The published distribution name is nnrp-py.

NNRP is documented against the intended stable 1.0.0 API line. During preview development, install snippets should use the current verified preview package. The current public Python preview package is 1.0.0rc4.

Using uv:

bash
uv add --prerelease allow nnrp-py

Using pip:

bash
pip install --pre nnrp-py

If you want to lock to one verified public release explicitly, pin the version:

bash
uv add --prerelease allow "nnrp-py==1.0.0rc4"
pip install --pre "nnrp-py==1.0.0rc4"

Verify The Installation

The distribution name is nnrp-py, but the import package name is nnrp.

bash
python -c "import nnrp; print(nnrp.__name__)"

If the installation is correct, the command prints nnrp and exits successfully.

Native Runtime Check

The Python SDK uses packaged Rust native artifacts for runtime hot paths when the installed wheel includes one for the current platform. The default binding mode is auto.

bash
python -c "from nnrp import probe_native_artifact; print(probe_native_artifact())"
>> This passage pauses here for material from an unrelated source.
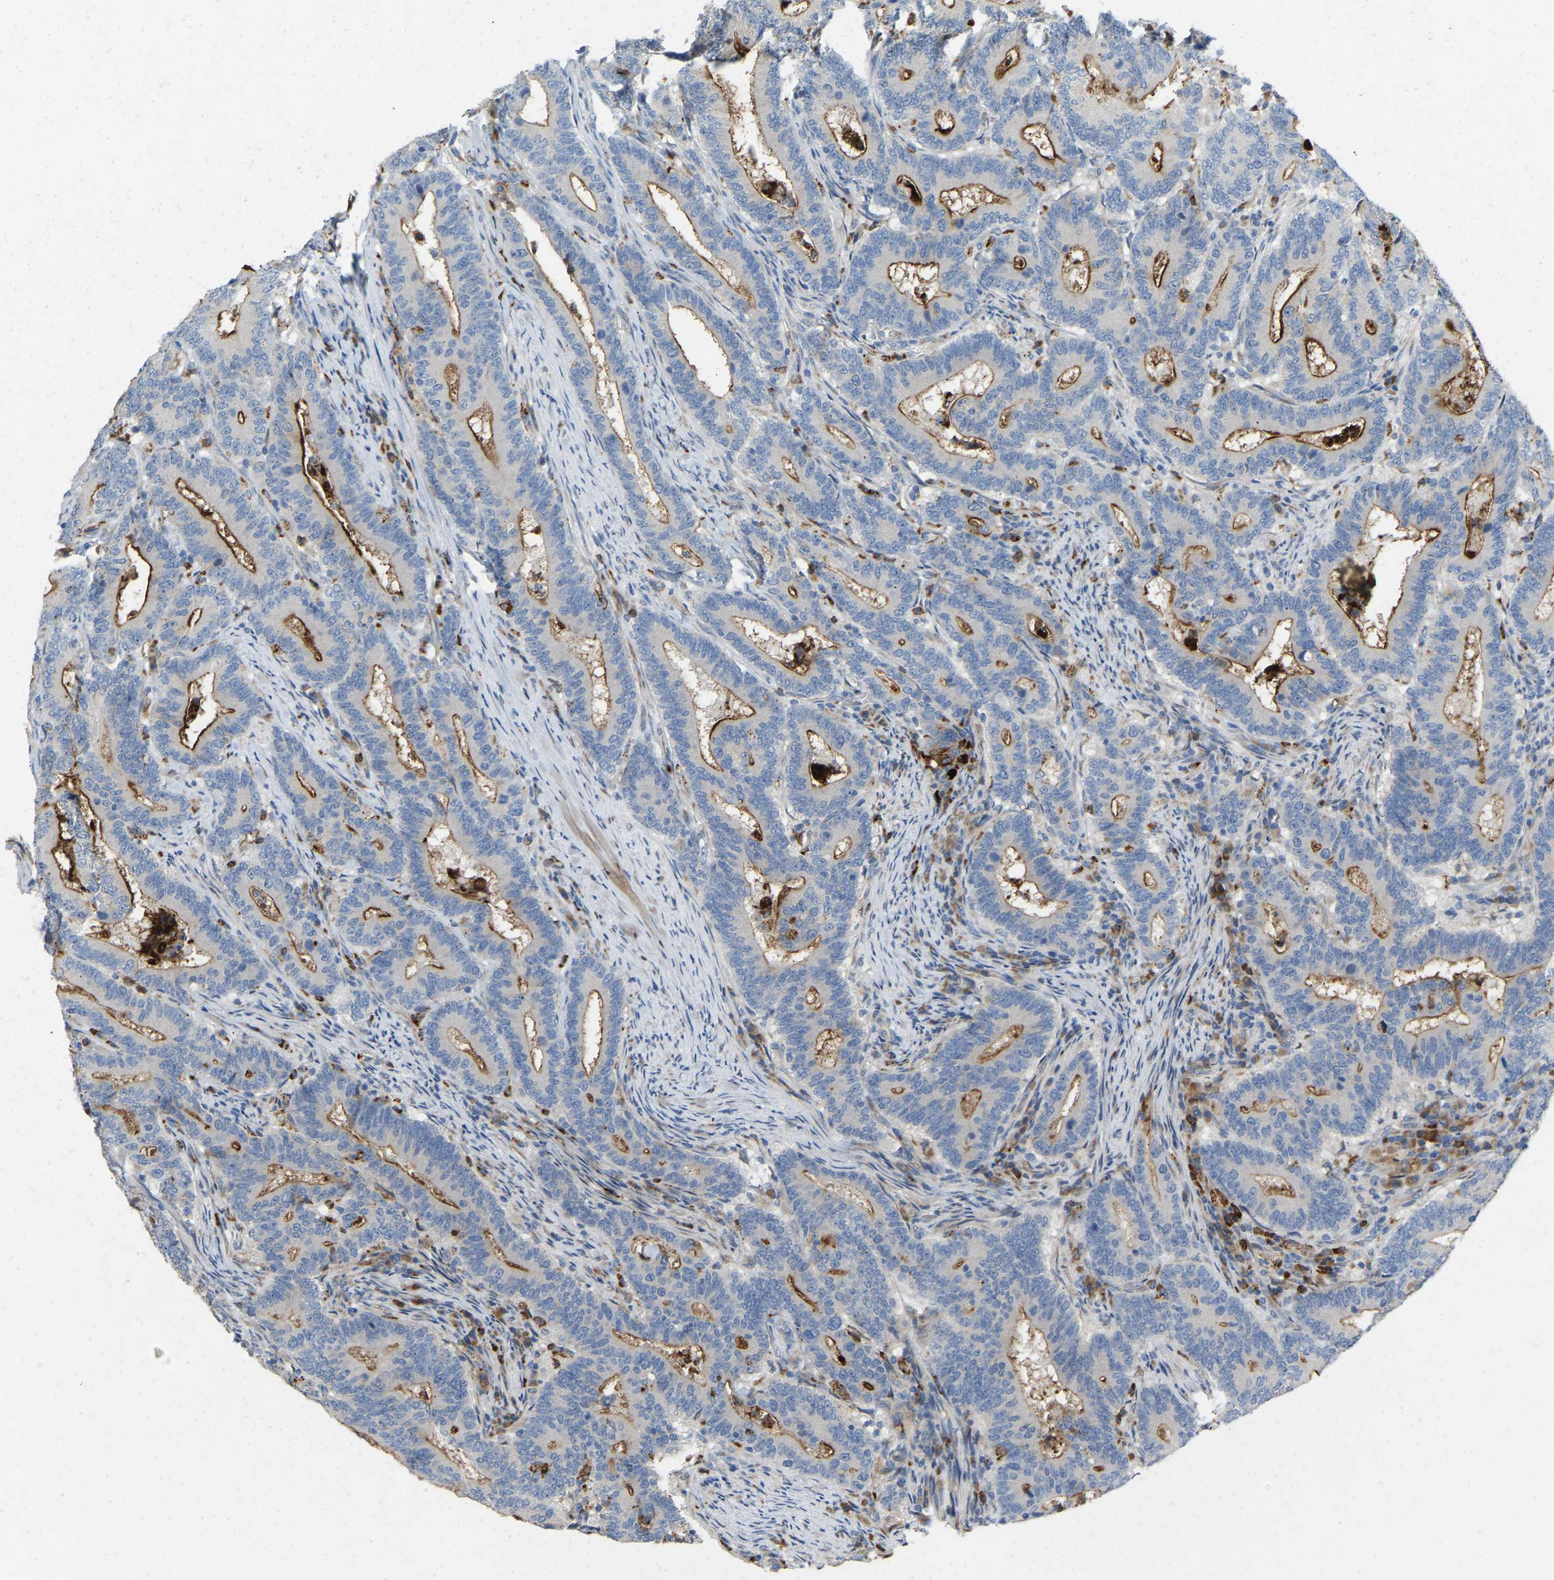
{"staining": {"intensity": "moderate", "quantity": ">75%", "location": "cytoplasmic/membranous"}, "tissue": "colorectal cancer", "cell_type": "Tumor cells", "image_type": "cancer", "snomed": [{"axis": "morphology", "description": "Adenocarcinoma, NOS"}, {"axis": "topography", "description": "Colon"}], "caption": "This photomicrograph displays immunohistochemistry (IHC) staining of adenocarcinoma (colorectal), with medium moderate cytoplasmic/membranous staining in about >75% of tumor cells.", "gene": "RHEB", "patient": {"sex": "female", "age": 66}}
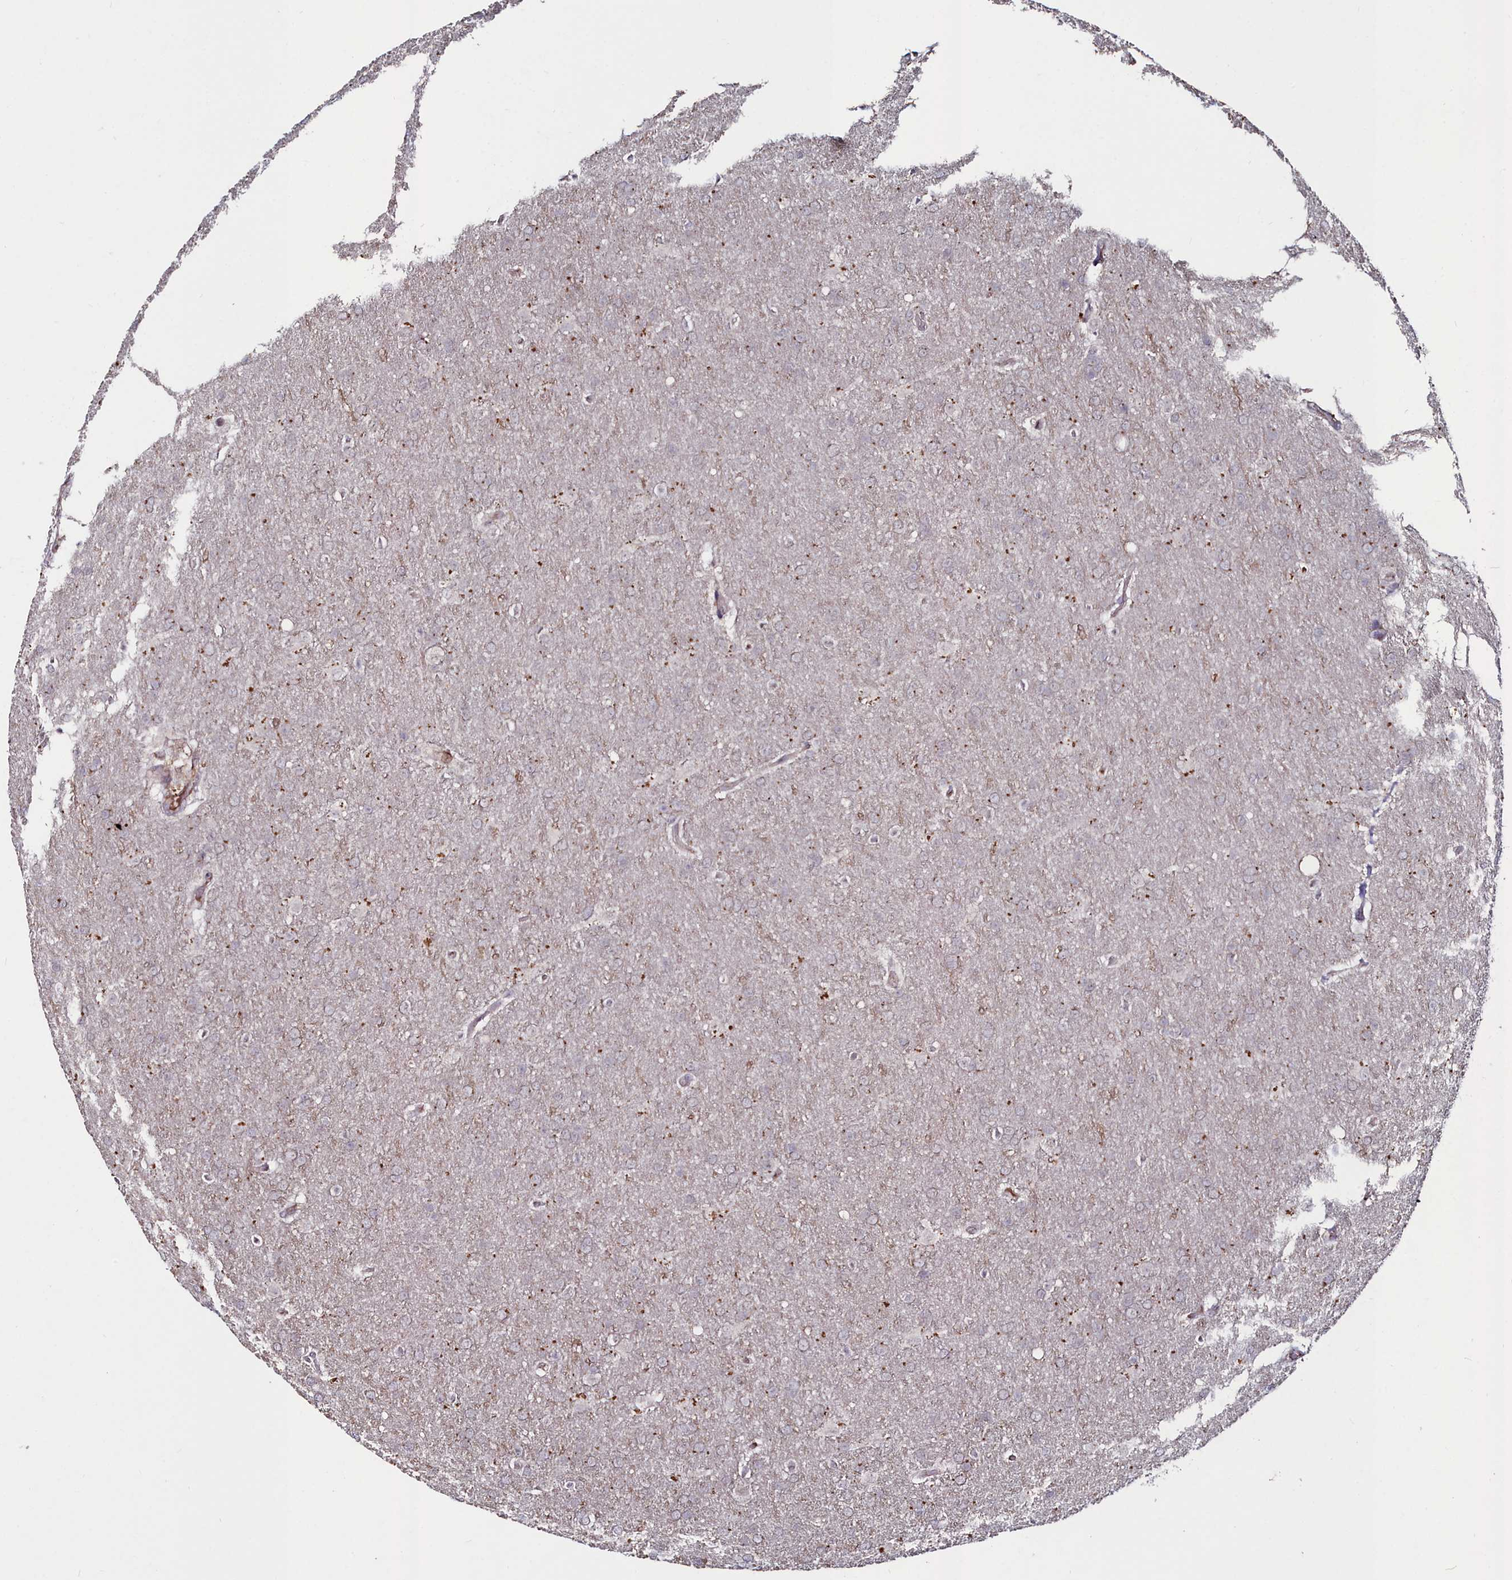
{"staining": {"intensity": "weak", "quantity": "<25%", "location": "cytoplasmic/membranous"}, "tissue": "glioma", "cell_type": "Tumor cells", "image_type": "cancer", "snomed": [{"axis": "morphology", "description": "Glioma, malignant, Low grade"}, {"axis": "topography", "description": "Brain"}], "caption": "Tumor cells show no significant protein staining in low-grade glioma (malignant). (DAB (3,3'-diaminobenzidine) immunohistochemistry (IHC) visualized using brightfield microscopy, high magnification).", "gene": "AMBRA1", "patient": {"sex": "female", "age": 32}}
Preview4 wheels carry transport-scoped native artifacts. Production host code should open sessions through the native client connection instead of starting from the older packet transport helpers:

python
from nnrp.client import NativeClientSessionOpenOptions, connect_native_client_connection

with connect_native_client_connection(require_native=True, transport="tcp") as connection:
    session = connection.open_session(NativeClientSessionOpenOptions(requested_session_id=1))
    result = connection.submit_and_poll_result(session, operation_id=1, frame_id=1, payload=b"hello")
    print(result.payload)

When the installation contains several transport artifacts, the SDK can discover and select providers:

python
from nnrp import discover_native_transport_providers, select_native_transport_provider

print([provider.name for provider in discover_native_transport_providers()])
print(select_native_transport_provider("auto").selected_transport_name)

If you are developing on a machine that cannot build or load the cffi API fast path, force the compiler-free fallback:

bash
NNRP_NATIVE_BINDING_MODE=ctypes python -m pytest

Use NNRP_NATIVE_BINDING_MODE=cffi_api only when you want to require the cffi API fast path and fail immediately if it is unavailable.

Conformance and Benchmark Entrypoints

The SDK exposes suite-owned integration commands:

bash
python -m nnrp.tools.adapter_conformance
python -m nnrp.tools.wire_conformance manifest --help
python -m nnrp.tools.benchmark --plan benchmark-plan.json --output artifacts/benchmark-results.json

Installed environments can also use the console scripts:

bash
nnrp-wire-conformance manifest --help
nnrp-wire-target-manifest --help
nnrp-run-benchmark --help

Local Editable Override For Unpublished Changes

PyPI should be treated as the default installation path for normal consumption and deployment. Only switch to a local editable checkout when you are validating unpublished SDK changes together with another local repository.

bash
pip install -e ../nnrp-py

That editable override is for local integration work only; it is not the default public deployment path.